Generally, the thrust piston 128 comprises the cylindrical shape,
the axis of which is aligned with the axis of the shaft 102. In
addition, the cylinder generally comprises a relatively narrow
axial thickness and a circular cross-sectional area that may be
sized based on the particular application, as described in more
detail below. The thrust piston 128 generally will be constructed
from conventional materials.
[0026] The high-pressure steam that is applied to the thrust piston
128 for this purpose may be extracted per conventional means from
the HP turbine 104. From the extraction point, the supply of
high-pressure steam may be directed via a first conduit 132 from
the HP turbine 104 to a cavity 135. The cavity 135 is a
substantially enclosed space that is disposed between the thrust
piston 128 and the single-flow LP turbine 110. In the direction of
the single flow LP turbine 110, the cavity 135 is bound by
stationary structure 125 and a plurality of seals 137 that form a
seal between the stationary structure 125 and the shaft 102. The
seals 137 may comprise conventional seals that operate to provide a
seal between stationary components, which in this case is the
stationary structure 125, and rotating components, which in this
case is the shaft 102. For example, the seals 137 may be brush
seals, hi-lo seals, or other types of seals. In the opposite
direction (i.e., in the direction away from the single-flow LP
turbine 110), the cavity 135 may be adjacent to and bound by the
thrust piston 128 and seals 137 that form a seal between the
stationary structure 125 and the thrust piston 128. As before, the
seals 137 may comprise conventional seals that operate to provide a
seal between stationary components, which in this case is the
stationary structure 125, and rotating components, which in this
case is the outer radial edge of the cylindrical thrust piston
128.

• _Data extracts_
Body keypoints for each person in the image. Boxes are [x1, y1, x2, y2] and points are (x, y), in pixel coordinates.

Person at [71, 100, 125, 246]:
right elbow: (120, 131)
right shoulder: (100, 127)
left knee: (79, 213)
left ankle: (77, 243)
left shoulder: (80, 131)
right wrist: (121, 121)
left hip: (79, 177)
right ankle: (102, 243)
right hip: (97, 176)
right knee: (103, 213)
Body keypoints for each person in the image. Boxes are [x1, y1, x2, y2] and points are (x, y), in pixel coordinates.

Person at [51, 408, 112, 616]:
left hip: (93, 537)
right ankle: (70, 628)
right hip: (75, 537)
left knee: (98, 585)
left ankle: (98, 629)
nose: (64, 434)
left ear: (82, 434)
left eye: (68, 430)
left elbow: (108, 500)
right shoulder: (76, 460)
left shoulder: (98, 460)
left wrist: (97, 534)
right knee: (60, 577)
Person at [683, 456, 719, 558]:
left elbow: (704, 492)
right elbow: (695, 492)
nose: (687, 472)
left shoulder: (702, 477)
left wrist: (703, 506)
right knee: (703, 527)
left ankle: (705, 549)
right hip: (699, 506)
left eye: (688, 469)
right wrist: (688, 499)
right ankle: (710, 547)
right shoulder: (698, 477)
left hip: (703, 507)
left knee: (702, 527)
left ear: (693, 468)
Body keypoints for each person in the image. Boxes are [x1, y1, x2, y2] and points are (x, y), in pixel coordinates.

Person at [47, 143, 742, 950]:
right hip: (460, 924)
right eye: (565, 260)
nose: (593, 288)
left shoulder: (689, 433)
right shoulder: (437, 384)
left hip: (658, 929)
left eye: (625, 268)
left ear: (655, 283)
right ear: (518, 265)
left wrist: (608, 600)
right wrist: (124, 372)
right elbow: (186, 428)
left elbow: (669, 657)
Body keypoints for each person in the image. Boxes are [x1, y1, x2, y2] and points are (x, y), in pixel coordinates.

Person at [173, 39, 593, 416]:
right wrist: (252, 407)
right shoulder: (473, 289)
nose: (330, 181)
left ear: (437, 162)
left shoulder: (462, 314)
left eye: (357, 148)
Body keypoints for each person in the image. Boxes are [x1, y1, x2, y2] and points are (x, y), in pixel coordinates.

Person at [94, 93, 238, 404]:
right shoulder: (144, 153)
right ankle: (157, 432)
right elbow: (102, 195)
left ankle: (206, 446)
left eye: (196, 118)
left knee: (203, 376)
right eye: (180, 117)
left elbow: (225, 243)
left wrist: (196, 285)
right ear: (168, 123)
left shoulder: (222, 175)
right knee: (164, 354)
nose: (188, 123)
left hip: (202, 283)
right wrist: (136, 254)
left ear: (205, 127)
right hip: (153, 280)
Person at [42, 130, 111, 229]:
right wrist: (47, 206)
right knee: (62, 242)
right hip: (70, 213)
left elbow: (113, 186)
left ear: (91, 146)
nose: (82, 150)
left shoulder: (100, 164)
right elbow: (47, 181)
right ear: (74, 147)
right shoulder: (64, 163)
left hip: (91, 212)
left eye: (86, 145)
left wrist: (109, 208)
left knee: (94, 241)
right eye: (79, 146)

---

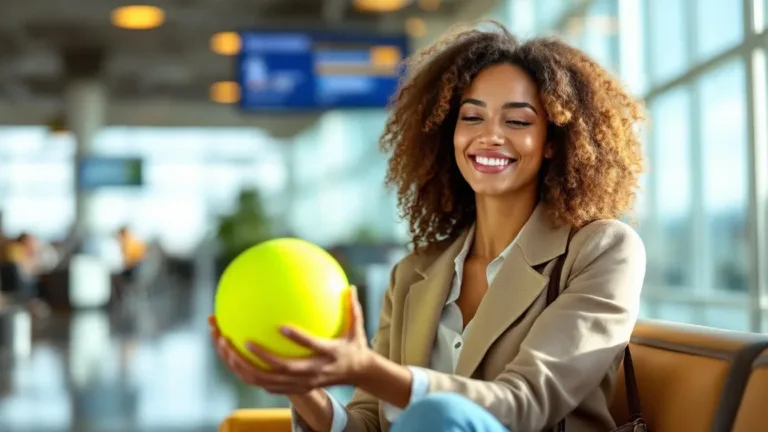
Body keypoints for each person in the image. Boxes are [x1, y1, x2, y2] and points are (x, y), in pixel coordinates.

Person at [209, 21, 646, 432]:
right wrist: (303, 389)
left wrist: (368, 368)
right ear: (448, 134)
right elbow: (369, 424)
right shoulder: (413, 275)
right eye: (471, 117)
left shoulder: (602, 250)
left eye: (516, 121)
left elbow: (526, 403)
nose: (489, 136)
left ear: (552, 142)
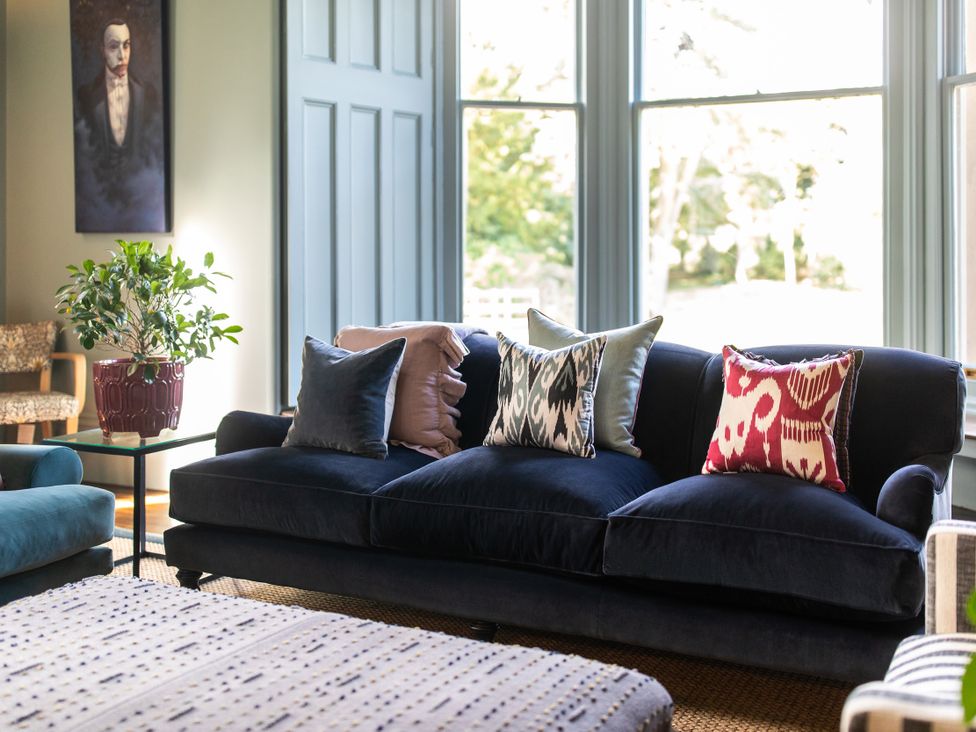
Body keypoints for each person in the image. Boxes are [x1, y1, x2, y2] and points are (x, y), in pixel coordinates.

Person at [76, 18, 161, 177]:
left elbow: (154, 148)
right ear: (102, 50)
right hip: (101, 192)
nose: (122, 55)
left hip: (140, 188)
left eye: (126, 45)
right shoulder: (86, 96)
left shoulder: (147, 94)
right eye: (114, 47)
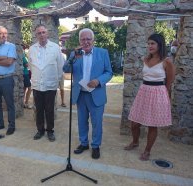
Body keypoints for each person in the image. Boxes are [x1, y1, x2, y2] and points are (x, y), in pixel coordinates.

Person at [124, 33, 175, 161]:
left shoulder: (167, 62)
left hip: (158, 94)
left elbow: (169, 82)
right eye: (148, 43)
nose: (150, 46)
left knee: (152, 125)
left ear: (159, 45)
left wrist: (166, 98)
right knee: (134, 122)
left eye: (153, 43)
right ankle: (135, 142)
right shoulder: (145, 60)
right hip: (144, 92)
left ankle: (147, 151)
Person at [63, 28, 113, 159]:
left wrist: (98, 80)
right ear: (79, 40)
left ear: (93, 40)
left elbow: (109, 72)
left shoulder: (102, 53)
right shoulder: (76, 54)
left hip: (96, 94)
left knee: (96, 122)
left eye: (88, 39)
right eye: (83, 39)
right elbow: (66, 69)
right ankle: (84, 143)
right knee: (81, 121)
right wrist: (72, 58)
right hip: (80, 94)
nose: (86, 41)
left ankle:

* * *

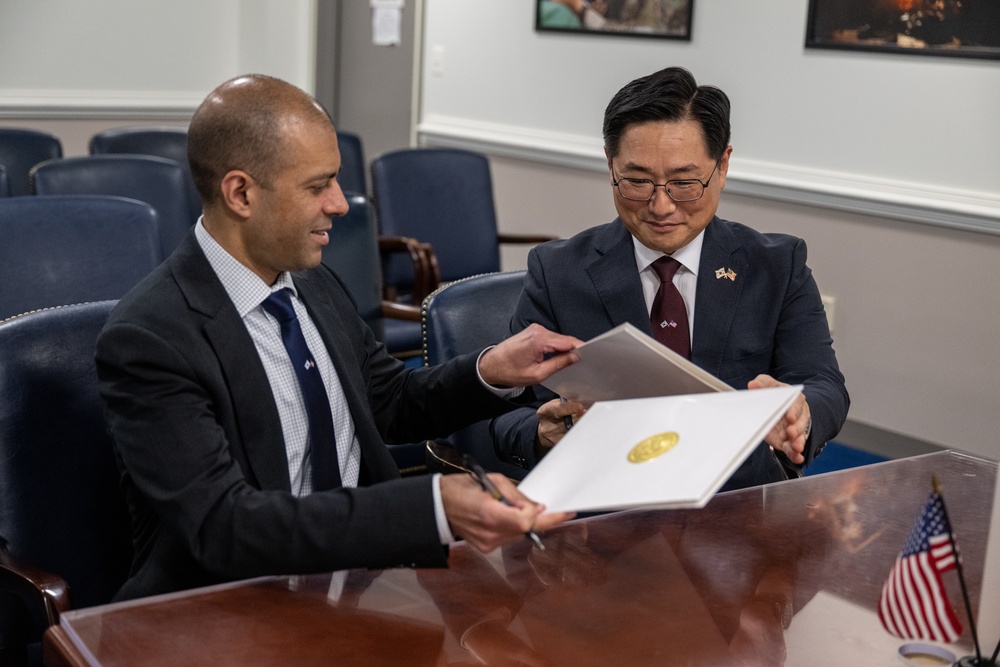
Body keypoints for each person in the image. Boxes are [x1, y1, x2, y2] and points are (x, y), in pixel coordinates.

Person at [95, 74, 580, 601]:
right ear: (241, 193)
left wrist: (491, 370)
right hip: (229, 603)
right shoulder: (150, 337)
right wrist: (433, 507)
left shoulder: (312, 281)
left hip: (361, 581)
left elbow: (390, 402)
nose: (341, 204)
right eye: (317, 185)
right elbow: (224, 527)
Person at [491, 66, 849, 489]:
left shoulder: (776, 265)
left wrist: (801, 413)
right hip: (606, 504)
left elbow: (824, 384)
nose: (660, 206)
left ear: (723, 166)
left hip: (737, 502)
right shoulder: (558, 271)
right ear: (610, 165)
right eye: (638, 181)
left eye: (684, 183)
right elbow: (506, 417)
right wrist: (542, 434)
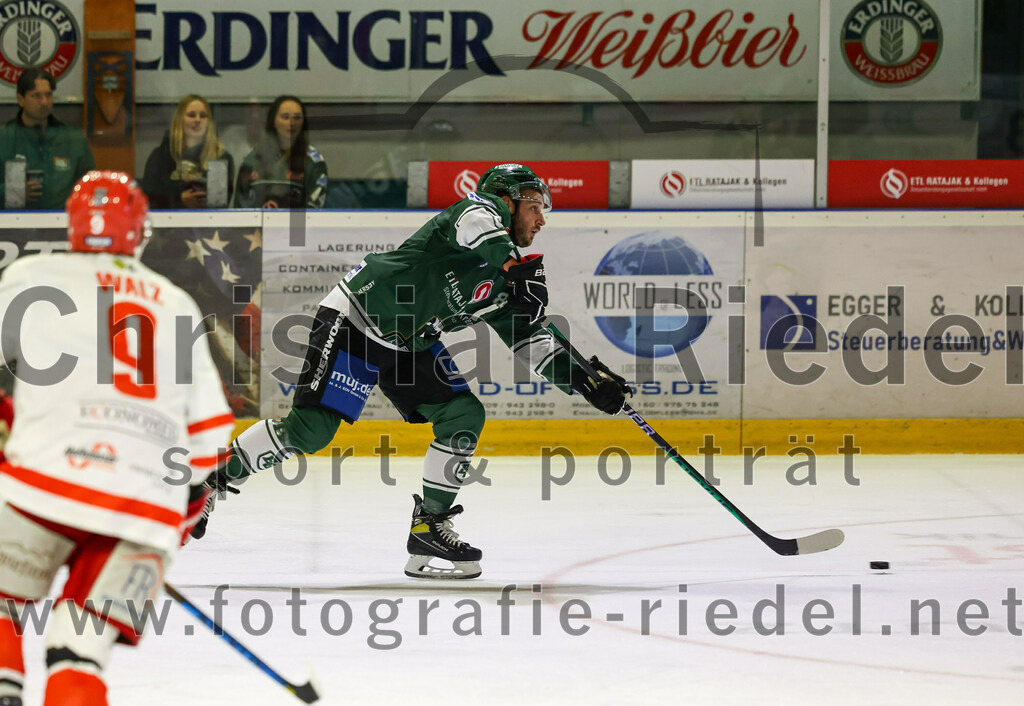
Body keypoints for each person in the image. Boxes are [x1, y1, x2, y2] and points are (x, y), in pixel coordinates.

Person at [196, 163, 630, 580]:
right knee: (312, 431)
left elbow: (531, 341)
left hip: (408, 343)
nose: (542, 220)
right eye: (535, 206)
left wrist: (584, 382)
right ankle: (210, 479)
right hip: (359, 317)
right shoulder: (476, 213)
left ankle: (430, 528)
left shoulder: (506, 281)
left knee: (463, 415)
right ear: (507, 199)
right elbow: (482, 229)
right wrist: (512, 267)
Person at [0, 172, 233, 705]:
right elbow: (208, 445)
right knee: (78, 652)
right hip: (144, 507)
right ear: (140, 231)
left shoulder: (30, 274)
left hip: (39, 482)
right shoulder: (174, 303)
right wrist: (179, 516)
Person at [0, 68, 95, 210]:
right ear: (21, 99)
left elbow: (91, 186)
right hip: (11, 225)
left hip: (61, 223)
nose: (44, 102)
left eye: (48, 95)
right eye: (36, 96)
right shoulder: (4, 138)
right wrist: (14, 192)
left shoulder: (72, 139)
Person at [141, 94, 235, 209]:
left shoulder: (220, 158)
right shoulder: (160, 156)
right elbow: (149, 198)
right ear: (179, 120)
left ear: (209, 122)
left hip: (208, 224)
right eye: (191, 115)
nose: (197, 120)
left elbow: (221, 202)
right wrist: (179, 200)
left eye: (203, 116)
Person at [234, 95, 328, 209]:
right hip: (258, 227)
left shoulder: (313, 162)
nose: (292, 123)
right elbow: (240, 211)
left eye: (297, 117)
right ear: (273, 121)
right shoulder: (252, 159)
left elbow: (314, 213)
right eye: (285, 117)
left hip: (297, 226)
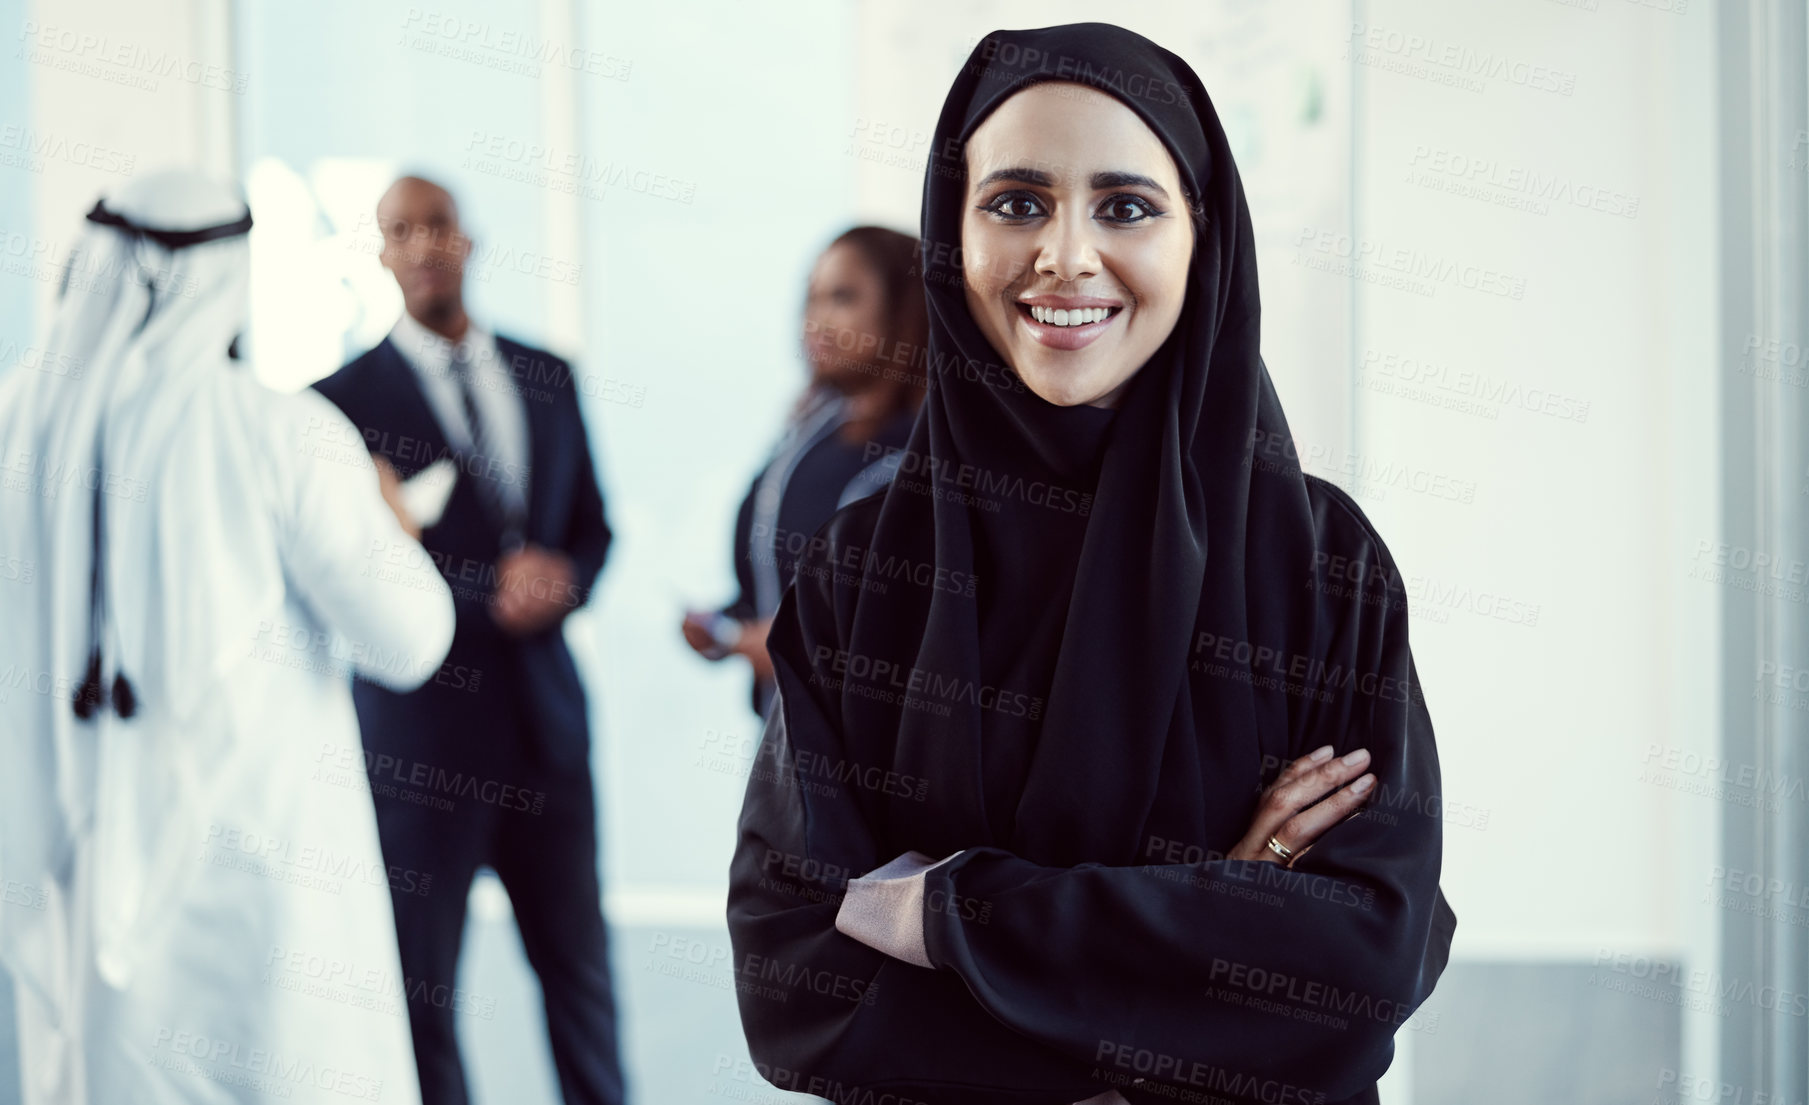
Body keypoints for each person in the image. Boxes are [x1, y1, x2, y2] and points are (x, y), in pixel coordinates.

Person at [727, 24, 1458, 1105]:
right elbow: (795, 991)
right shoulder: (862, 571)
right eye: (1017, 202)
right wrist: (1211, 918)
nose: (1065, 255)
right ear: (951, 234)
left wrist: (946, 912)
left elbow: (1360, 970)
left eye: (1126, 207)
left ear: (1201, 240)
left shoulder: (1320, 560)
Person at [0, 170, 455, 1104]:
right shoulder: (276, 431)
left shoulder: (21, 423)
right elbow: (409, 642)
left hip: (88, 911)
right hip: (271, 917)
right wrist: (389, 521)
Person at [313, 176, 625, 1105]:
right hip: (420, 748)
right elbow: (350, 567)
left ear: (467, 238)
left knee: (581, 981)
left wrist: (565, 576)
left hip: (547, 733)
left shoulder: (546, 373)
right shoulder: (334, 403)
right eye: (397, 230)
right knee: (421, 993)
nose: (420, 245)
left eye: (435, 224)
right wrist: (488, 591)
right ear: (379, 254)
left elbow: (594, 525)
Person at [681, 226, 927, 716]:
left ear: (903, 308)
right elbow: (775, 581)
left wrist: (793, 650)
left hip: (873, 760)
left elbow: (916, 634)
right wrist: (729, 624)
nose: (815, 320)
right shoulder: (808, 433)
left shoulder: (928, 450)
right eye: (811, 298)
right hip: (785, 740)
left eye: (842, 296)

• _Problem to work on_
In the excerpt on the thrust piston, through what is the high-pressure steam directed from the HP turbine 104 to the cavity 135?

• _Solution_
Through a first conduit 132.